Language Models & Perplexity · Suman Bhadra Notes

A machine that bets on the next word

A language model is a probability machine: hand it any sequence of words and it tells you how plausible that sequence is — P("the cat sat"). In practice that one big probability is factored into a chain of next-word predictions: P(the) · P(cat | the) · P(sat | the cat).

N-gram models did this job with counts — "after 'the cat', how often did 'sat' follow in my corpus?" Modern LLMs do exactly the same job with transformers. Different machinery, same job — and crucially, the same yardstick for measuring how well they do it.

One job score sequences

Assign a probability to any text — high for fluent English, low for word salad.

Chain rule one word at a time

The sequence probability is a product of next-word probabilities, each conditioned on what came before.

Same yardstick 1990s → today

The metric that graded trigram models grades GPT-class models too.

Score it by surprise

So how good is a language model? Show it real text it has never seen and measure how surprised it is. At each position, look up the probability the model gave to the word that actually came next. High probability → low surprise → good model. The standard summary is cross-entropy: the average negative log-probability per token. And perplexity is just cross-entropy pushed through an exponential: perplexity = exp(cross-entropy). Lower is better for both.

Two names, one number

If you measure cross-entropy in nats (natural log), perplexity is e^H; in bits (log base 2), it's 2^H. The base doesn't matter as long as the log and the exponential match — the perplexity comes out identical.
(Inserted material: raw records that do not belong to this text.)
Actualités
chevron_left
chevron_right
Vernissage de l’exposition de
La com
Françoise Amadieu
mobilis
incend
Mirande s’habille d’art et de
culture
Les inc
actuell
The K-sided die: what perplexity really says

Here's the intuition that makes perplexity click. A perplexity of K means the model is, on average, as confused as if it were choosing uniformly among K equally likely words at every step. Perplexity 20? Every word is a 20-way dice roll. Perplexity 2? It's basically flipping a coin between two candidates. That's why perplexity is often called the model's effective branching factor.

A tiny worked example with clean numbers. Take a 4-word text where the model gives each true next word probability 1/8:

The arithmetic

Surprise per word: −log₂(1/8) = 3 bits → average over 4 words: (3 + 3 + 3 + 3) / 4 = 3 bits → perplexity: 2³ = 8.
The model is exactly as confused as if it rolled an 8-sided die for every single word.

And the two extremes anchor the scale: a perfect model that always gives the true next word probability 1 has perplexity 1 (no surprise at all), while a model that guesses uniformly over its whole vocabulary has perplexity equal to the vocabulary size — pure dice-rolling.

Watch the yardstick at work

Step through it: a next-word bet, the chain rule assembling a sentence probability, a confident model vs a confused one on the same sentence, and the worked example landing on that 8-sided die.

Read the number with care

Tokenizer matters not comparable

Perplexity is per token, and tokens depend on the vocabulary. Two models with different tokenizers aren't directly comparable.

Corpus matters always "on what?"

Perplexity is measured on a specific dataset. Perplexity 8 on Wikipedia and perplexity 8 on tweets are different achievements.

Low ppl ≠ good chat needs evals

A great next-word predictor can still be unhelpful or unsafe. Instruction-tuned models are judged with human and automated evals.

Still the engine of pretraining

Don't write perplexity off, though — the loss LLMs minimize during pretraining is exactly this cross-entropy. Every gradient step in a trillion-token run is the model learning to be a little less surprised by the next token.